- [Instructions for the task]:
The records follow. Filter them to the lines that hold "from".

[Stored data entries]
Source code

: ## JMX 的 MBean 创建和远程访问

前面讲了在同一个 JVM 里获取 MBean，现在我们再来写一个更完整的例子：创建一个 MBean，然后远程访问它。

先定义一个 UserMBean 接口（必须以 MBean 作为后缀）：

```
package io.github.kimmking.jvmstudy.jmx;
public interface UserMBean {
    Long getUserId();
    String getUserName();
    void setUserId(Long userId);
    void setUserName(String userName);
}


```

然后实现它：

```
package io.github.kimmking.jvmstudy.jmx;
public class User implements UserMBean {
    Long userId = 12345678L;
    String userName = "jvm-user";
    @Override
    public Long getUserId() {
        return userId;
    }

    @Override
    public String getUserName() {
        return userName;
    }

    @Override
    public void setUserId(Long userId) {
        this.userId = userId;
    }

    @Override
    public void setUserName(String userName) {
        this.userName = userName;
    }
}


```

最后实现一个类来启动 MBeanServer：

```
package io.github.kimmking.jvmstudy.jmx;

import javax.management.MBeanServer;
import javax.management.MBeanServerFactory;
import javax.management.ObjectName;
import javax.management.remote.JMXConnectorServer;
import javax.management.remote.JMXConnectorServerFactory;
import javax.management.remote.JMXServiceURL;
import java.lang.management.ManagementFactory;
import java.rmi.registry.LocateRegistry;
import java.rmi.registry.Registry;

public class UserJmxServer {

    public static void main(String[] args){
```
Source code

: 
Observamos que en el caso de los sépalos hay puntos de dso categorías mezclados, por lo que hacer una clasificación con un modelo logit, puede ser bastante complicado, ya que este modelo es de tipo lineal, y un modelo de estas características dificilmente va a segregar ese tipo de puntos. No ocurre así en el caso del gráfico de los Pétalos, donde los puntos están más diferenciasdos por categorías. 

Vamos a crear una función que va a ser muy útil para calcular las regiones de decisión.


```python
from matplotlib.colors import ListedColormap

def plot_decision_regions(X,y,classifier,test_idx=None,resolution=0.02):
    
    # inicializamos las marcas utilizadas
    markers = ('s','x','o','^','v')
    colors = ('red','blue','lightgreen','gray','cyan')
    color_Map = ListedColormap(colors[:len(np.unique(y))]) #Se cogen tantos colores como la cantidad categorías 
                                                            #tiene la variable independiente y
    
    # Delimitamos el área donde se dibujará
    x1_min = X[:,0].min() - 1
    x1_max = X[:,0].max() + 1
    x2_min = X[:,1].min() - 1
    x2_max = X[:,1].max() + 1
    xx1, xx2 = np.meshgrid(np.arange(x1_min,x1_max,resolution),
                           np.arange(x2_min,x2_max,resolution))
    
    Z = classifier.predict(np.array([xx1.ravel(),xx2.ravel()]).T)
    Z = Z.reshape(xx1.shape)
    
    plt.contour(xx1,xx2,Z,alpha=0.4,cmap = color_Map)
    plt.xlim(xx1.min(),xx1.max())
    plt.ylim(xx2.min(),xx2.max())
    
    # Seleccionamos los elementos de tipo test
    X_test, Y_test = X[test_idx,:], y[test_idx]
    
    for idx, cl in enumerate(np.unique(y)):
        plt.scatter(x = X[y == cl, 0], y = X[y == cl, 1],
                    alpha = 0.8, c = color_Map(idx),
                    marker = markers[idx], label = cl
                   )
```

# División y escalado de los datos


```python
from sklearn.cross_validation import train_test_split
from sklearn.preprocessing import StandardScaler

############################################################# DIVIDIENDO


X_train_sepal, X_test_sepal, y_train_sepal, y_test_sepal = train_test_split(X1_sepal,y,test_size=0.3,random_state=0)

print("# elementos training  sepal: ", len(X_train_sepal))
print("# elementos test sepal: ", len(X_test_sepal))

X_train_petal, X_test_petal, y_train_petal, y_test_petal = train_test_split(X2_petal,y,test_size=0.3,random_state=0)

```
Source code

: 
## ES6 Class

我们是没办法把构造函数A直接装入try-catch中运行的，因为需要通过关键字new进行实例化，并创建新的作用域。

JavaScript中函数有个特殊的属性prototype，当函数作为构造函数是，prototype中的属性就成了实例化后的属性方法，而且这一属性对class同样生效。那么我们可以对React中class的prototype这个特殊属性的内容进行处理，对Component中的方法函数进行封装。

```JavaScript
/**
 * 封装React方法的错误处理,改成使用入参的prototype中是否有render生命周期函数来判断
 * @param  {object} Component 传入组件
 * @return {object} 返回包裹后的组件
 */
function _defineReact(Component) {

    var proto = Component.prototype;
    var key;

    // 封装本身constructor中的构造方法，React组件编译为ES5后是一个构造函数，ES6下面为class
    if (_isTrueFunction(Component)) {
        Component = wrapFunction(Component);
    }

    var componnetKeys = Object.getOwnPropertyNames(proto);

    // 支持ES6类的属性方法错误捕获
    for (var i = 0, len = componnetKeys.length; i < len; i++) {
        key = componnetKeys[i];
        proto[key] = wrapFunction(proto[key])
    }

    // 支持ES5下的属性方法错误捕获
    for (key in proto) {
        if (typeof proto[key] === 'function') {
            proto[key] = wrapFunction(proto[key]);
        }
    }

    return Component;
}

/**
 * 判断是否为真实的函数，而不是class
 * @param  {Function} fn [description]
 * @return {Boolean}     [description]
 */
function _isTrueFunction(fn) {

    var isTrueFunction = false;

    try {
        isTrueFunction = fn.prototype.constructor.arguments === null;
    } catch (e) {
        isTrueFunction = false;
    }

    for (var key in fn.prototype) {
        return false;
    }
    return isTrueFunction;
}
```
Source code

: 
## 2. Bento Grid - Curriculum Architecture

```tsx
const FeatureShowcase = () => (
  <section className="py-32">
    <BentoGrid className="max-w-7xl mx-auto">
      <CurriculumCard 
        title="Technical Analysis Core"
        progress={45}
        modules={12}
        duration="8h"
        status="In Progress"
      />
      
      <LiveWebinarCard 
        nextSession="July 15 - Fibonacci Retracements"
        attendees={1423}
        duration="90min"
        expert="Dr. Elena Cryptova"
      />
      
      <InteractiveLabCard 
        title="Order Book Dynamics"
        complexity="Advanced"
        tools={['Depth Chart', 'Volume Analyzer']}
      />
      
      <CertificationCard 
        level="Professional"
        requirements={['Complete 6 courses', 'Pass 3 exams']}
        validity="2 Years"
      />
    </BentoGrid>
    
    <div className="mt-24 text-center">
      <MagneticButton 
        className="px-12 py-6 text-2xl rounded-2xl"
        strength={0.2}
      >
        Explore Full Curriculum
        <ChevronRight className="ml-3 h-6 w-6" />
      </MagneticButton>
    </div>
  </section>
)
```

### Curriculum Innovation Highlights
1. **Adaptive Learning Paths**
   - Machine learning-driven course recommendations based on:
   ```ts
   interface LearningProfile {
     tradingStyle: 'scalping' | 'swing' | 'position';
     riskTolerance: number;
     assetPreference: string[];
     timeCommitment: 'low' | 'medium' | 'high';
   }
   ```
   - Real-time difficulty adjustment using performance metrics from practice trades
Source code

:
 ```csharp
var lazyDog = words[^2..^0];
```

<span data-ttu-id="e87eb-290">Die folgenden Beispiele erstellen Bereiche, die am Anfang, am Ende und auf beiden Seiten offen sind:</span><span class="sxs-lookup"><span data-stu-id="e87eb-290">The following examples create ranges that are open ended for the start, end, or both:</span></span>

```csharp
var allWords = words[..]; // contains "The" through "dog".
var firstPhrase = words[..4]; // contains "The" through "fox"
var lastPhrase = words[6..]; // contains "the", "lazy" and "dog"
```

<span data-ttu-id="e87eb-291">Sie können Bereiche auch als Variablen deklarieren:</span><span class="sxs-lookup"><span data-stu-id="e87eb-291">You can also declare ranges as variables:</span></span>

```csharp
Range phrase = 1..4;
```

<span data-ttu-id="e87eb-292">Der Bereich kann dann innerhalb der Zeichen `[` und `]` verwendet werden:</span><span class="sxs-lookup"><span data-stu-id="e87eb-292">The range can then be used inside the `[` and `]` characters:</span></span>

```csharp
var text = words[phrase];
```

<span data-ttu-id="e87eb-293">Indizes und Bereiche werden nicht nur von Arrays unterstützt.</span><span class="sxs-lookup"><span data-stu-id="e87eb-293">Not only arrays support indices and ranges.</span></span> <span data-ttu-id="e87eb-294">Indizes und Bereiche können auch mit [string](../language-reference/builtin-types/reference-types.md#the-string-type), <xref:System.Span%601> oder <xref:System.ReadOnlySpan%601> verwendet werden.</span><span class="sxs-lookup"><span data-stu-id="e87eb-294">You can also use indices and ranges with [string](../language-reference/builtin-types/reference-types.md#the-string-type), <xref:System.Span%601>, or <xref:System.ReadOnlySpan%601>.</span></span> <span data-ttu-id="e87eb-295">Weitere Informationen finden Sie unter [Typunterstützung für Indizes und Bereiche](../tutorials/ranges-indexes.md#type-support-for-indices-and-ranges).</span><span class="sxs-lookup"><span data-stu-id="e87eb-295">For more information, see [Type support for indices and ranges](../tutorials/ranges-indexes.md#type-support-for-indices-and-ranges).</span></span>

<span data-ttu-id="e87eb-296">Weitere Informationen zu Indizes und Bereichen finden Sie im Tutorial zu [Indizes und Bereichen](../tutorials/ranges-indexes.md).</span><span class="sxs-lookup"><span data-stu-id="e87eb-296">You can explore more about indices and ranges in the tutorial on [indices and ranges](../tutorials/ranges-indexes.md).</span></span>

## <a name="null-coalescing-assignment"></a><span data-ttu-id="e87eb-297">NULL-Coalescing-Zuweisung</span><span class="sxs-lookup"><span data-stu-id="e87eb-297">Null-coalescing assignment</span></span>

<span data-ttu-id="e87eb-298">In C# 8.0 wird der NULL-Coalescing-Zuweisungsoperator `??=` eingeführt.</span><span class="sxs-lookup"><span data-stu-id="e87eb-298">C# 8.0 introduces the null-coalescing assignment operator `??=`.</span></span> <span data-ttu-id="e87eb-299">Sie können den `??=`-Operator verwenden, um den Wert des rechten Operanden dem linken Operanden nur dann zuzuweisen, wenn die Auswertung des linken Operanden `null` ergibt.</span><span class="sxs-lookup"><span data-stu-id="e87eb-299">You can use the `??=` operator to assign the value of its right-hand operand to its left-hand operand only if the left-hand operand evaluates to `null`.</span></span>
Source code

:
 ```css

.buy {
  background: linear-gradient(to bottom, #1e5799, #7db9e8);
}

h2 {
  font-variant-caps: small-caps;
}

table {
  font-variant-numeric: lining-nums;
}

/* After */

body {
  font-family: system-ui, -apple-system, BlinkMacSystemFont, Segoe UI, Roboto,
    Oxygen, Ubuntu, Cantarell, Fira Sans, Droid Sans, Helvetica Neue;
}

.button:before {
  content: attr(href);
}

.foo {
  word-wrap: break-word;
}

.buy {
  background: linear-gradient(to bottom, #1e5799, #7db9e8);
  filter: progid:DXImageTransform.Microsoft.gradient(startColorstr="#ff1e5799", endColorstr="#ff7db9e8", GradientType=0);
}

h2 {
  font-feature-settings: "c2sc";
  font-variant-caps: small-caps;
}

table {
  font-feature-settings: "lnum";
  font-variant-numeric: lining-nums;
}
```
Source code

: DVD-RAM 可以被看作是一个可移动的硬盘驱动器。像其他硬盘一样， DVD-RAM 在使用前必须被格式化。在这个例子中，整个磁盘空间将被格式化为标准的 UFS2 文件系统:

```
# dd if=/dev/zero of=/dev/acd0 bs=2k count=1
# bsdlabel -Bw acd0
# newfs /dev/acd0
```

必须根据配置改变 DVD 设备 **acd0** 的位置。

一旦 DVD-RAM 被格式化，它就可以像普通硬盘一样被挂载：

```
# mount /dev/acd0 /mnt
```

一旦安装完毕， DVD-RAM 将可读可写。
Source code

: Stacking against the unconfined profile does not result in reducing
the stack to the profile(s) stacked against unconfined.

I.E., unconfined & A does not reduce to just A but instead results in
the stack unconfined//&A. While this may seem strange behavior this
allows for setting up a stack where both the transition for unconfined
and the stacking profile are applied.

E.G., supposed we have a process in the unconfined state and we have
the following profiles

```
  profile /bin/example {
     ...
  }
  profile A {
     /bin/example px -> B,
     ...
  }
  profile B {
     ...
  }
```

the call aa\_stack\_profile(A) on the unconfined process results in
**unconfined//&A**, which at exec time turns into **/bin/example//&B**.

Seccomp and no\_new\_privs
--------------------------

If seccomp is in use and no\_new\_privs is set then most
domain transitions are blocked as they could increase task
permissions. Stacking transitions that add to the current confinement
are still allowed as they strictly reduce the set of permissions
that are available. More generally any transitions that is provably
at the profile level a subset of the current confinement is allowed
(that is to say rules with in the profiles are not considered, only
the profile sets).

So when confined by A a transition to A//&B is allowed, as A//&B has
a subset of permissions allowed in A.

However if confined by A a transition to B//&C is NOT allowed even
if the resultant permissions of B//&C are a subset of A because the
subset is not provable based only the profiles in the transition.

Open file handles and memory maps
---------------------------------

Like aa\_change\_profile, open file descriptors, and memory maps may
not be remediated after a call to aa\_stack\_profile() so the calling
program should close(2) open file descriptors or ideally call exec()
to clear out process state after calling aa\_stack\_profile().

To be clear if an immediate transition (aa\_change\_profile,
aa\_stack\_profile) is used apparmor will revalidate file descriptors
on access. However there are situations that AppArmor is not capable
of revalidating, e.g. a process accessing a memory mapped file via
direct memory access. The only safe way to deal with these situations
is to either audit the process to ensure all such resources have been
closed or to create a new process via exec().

- [Final answer]:
from matplotlib.colors import ListedColormap
from sklearn.cross_validation import train_test_split
from sklearn.preprocessing import StandardScaler
   - Real-time difficulty adjustment using performance metrics from practice trades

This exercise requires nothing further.